O F.C. Porto teve de esperar até ao último minuto de jogo para conseguir agarrar com as duas mãos o primeiro troféu da época. Quando tudo se encaminhava para o prolon-gamento, Jackon Martínez fez jus ao hábito de vários goleadores portistas de marcar logo na estreia.

 Até então, os campeões nacionais haviam sido, naturalmente, superiores, ainda que pouco expeditos a desmontar a estratégia defensiva de um adversário que, apenas a espaços, logrou discutir o resultado. Fica também mais um feito: foi a quarta Supertaça seguida dos azuis e brancos, a segunda consecutiva para Vítor Pereira e 19 no total.
 O técnico portista manteve a estrutura trabalhada na pré-época e apostou nos substitutos lógicos para os grandes ausentes da noite, Alex Sandro, Danilo e Hulk, além, claro, de João Moutinho, que ficou no banco. Assim, foi com naturalidade que Miguel Lopes, Mangala, Defour e Jakson Martínez surgiram no onze.
 No papel parecia tudo bem, mas lá dentro a equipa surgiu lenta nos processos, incapaz de lidar com o colete-de-forças imposto pela Académica, que, como seria de esperar, procurou preencher bem os espaços e espreitar o conta-ataque.
 Com tantas dificuldades no jogo corrido, não surpreendeu que fosse apenas de bola parada que os portistas conseguissem criar perigo. Em livres e cantos, os dragões estiveram perto de marcar, mas faltou sempre qualquer coisa para encontrar o cami-nho das redes.

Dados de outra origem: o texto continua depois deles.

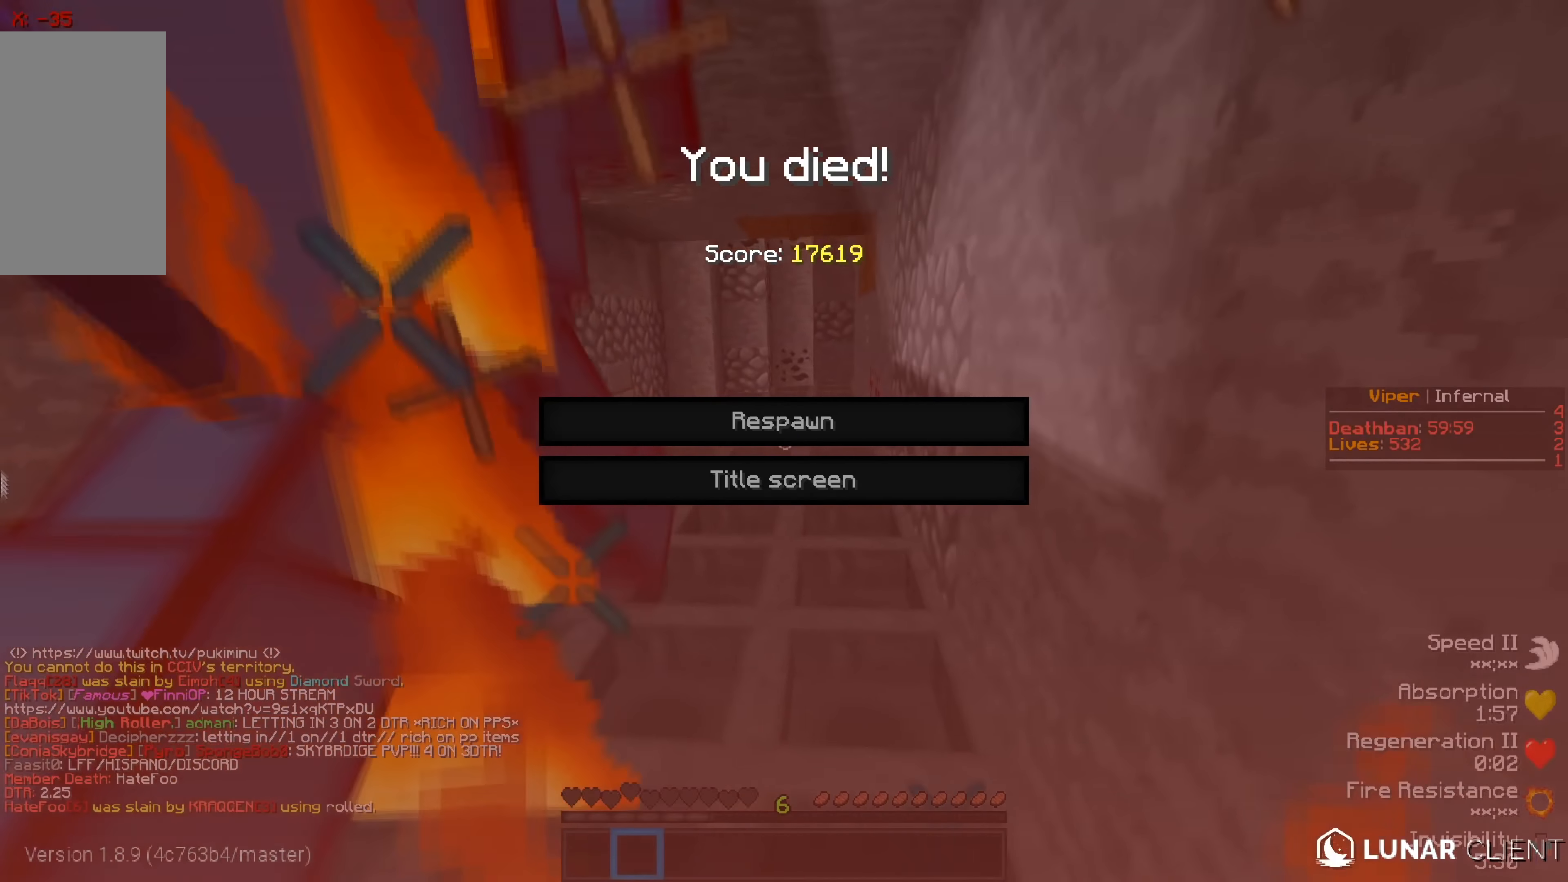
{"keys": [], "events": []}
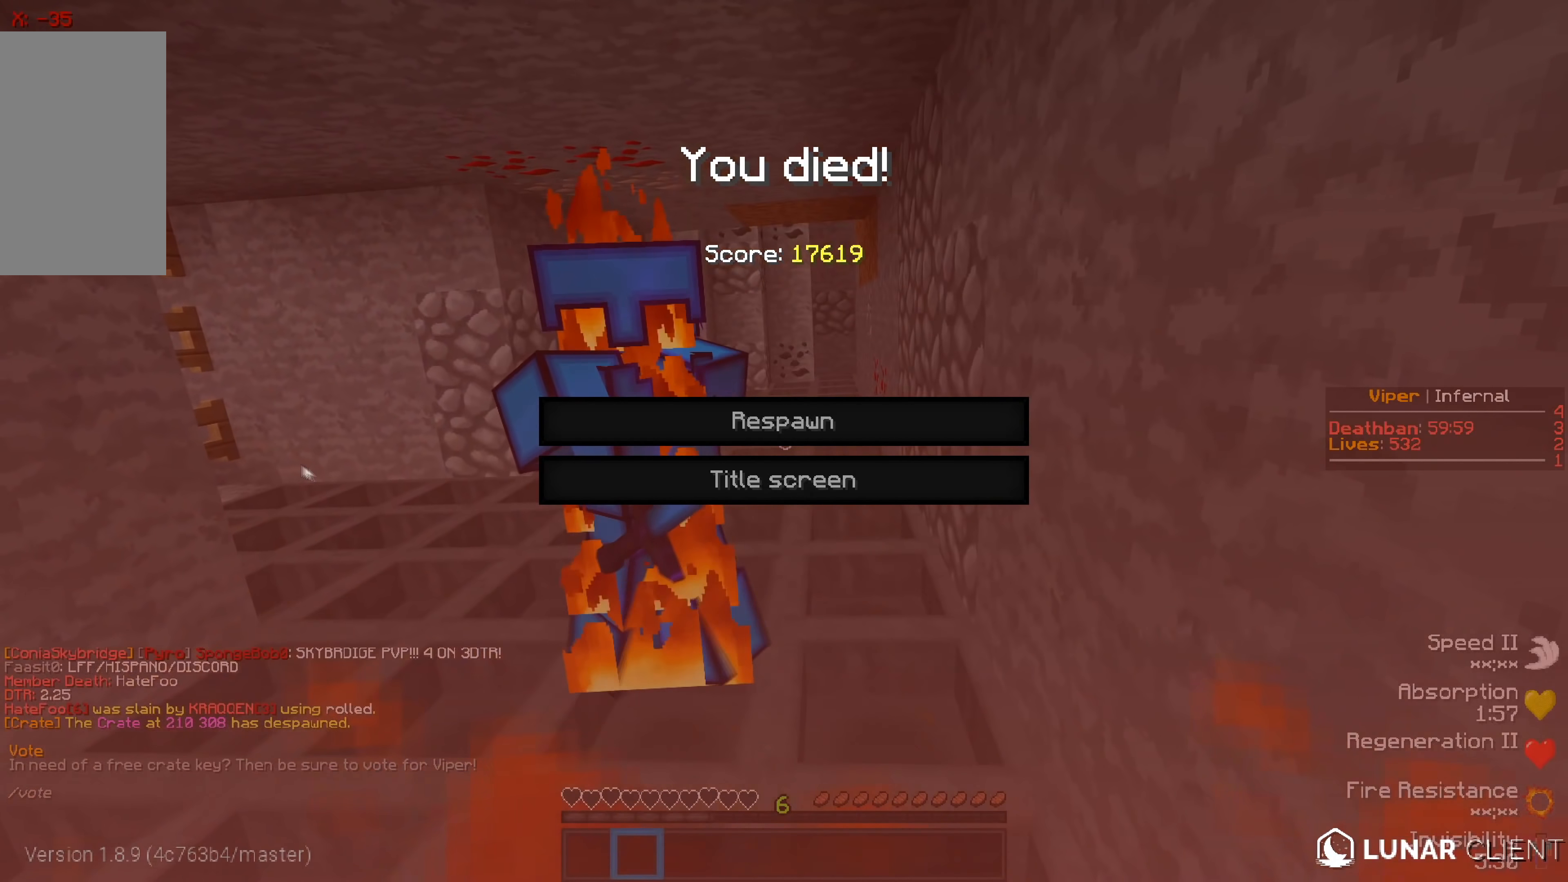
{"keys": [], "events": []}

 Coincidência ou não, também a Académica, praticamente inexistente até ao último quarto-de-hora da primeira parte, escolheu os lances de bola parada para chegar até à baliza de Helton. Hélder Cabral arrepiou a espinha do dragão, mas não conseguiu mais do que isso.
 O jogo não poderia continuar nesta toada estival eternamente e foi o estreante Jackson Martínez a dar o mote com um remate em boa posição que saiu, contudo, por cima. O F.C. Porto acelerava e passou a fazê-lo ainda mais com Moutinho e Djalma em campo.
 Os estudantes estavam encostados às cordas, mas não se rendiam. Era preciso apelar à paciência e foi isso que os comandados de Vítor Pereira fizeram. Instalados no meio-campo adversário, foram rodando a bola à procura de uma brecha.
 Otamendi tentou de bicicleta, Ricardo negou o golo num grande voo. Logo a seguir, os campeões nacionais voltaram a ameaçar perante uma Académica que já nem era capaz de tirar a cabeça de fora da água. Mas como o F.C. Porto não lograva “matar” o jogo, a contenda continuava entretida.
 Só os assobios estridentes dos adeptos azuis e brancos para a troca de Lucho por Varela quebraram a monotonia, numa altura em que, tal como terminara a primeira parte, a Briosa voltava a mostrar maior atrevimento. Só que o melhor estava guardado mesmo para o fim.
 Miguel Lopes tirou de primeira as medidas a Jackson Martinez e este, de cabeça, colocou justiça no marcador. Mesmo ao soar do gongo. Mas também conta, ou não?